• [Raw data]:
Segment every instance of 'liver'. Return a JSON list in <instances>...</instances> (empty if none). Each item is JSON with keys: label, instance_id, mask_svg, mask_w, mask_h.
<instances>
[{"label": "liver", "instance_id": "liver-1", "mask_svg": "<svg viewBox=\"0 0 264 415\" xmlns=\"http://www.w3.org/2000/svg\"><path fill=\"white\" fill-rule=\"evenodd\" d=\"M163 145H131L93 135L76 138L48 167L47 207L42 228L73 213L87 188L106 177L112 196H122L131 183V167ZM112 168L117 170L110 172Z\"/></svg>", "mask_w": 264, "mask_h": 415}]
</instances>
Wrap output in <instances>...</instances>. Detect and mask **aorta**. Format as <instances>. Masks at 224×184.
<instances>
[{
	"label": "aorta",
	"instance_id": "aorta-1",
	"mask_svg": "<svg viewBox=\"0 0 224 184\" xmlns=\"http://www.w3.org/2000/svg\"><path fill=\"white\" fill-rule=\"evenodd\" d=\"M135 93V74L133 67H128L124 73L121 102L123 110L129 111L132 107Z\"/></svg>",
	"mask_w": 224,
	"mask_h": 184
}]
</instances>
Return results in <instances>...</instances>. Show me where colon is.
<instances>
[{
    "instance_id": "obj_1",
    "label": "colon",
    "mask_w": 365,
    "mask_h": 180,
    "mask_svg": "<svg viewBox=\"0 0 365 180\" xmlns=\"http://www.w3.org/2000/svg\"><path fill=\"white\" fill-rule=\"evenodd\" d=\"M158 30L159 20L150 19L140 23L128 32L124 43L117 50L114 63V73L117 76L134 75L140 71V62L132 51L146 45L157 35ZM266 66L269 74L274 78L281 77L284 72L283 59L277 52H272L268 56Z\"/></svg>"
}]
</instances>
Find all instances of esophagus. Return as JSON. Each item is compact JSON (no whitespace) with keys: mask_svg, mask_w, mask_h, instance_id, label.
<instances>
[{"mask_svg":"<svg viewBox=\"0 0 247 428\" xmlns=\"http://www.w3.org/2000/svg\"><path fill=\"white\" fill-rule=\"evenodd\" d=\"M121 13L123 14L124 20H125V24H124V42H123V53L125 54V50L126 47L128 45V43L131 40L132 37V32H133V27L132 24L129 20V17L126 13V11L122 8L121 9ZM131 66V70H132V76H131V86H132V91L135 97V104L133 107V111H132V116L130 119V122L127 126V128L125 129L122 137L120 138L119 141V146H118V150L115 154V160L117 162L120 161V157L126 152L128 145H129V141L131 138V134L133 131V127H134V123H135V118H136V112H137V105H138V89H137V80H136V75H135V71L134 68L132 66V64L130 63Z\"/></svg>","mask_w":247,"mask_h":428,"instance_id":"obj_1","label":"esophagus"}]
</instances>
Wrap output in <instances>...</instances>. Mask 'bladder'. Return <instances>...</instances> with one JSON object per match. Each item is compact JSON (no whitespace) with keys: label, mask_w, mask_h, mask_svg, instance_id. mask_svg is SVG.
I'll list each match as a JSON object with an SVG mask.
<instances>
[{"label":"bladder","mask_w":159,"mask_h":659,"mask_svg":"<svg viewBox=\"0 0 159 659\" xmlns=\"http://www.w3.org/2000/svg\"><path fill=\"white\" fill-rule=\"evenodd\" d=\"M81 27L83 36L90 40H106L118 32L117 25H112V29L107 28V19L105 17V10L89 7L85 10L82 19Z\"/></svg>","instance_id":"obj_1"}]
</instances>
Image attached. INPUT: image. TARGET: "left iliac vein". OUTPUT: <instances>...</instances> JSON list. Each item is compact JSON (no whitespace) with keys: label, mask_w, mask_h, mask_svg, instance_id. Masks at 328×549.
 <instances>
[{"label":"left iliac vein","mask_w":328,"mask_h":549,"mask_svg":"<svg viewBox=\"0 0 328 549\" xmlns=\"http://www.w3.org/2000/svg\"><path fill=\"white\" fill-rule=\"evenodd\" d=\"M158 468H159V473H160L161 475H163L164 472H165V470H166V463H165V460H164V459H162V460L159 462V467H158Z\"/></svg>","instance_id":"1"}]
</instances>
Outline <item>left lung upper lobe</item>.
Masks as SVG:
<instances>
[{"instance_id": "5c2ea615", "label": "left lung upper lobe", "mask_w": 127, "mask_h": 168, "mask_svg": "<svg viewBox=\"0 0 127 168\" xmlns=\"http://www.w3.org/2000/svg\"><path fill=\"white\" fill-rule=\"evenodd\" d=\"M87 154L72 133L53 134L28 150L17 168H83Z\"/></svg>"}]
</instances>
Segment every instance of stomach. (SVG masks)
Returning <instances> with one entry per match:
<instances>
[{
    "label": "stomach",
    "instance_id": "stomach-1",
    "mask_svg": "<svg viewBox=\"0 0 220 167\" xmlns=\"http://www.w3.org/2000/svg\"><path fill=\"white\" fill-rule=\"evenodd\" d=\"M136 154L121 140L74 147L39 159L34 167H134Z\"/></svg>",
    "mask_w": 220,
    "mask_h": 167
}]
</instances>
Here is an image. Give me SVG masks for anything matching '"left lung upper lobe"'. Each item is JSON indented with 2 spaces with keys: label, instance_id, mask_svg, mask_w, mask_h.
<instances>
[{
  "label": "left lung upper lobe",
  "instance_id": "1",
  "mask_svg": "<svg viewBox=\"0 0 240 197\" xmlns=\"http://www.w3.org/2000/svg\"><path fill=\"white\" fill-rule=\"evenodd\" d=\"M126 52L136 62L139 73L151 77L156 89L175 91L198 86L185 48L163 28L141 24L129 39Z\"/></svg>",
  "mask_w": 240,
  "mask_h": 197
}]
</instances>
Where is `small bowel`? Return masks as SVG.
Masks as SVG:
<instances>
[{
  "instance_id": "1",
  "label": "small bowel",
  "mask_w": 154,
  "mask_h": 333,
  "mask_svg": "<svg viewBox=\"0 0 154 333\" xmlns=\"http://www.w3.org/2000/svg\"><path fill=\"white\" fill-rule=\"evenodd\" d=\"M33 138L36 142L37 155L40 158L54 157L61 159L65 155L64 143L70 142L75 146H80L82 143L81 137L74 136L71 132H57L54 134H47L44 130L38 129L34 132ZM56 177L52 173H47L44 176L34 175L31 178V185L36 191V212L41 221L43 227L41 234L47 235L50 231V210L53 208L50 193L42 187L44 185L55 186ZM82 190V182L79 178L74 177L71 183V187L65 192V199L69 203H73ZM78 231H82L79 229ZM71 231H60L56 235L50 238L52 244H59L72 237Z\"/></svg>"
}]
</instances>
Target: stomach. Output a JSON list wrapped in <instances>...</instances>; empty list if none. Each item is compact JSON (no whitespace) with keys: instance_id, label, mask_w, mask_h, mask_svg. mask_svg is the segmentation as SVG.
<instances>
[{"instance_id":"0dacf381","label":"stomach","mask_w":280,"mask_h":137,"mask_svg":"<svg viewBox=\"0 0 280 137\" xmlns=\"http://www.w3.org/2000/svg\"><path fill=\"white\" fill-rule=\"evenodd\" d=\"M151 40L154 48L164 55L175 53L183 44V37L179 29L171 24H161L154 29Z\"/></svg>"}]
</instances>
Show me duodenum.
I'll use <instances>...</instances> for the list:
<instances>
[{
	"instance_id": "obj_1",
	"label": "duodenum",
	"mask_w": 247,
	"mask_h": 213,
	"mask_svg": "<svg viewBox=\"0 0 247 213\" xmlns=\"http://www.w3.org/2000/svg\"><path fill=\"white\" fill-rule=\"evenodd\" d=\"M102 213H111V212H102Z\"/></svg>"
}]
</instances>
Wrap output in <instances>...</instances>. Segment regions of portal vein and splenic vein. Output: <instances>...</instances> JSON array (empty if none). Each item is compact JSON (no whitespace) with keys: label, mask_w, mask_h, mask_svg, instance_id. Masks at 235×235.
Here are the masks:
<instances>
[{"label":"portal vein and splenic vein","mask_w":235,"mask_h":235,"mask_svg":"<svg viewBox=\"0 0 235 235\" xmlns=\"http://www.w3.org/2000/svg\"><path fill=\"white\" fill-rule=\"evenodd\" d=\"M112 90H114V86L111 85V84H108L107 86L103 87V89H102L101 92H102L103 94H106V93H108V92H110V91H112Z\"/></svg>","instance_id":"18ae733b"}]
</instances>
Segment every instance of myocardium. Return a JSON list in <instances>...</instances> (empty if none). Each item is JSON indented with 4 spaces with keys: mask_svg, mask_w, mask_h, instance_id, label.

• [Aim of the exercise]:
Please pull out every line of the data above that contains the word "indented", matching case exactly.

• [Solution]:
Here is an image. Give me SVG masks for anything matching '"left lung upper lobe"'. Each item is JSON indented with 2 spaces with keys: label, instance_id, mask_svg, mask_w, mask_h.
Segment every instance of myocardium. Return a JSON list in <instances>...</instances> (empty if none). Each item is JSON indented with 4 spaces with keys: mask_svg, mask_w, mask_h, instance_id, label.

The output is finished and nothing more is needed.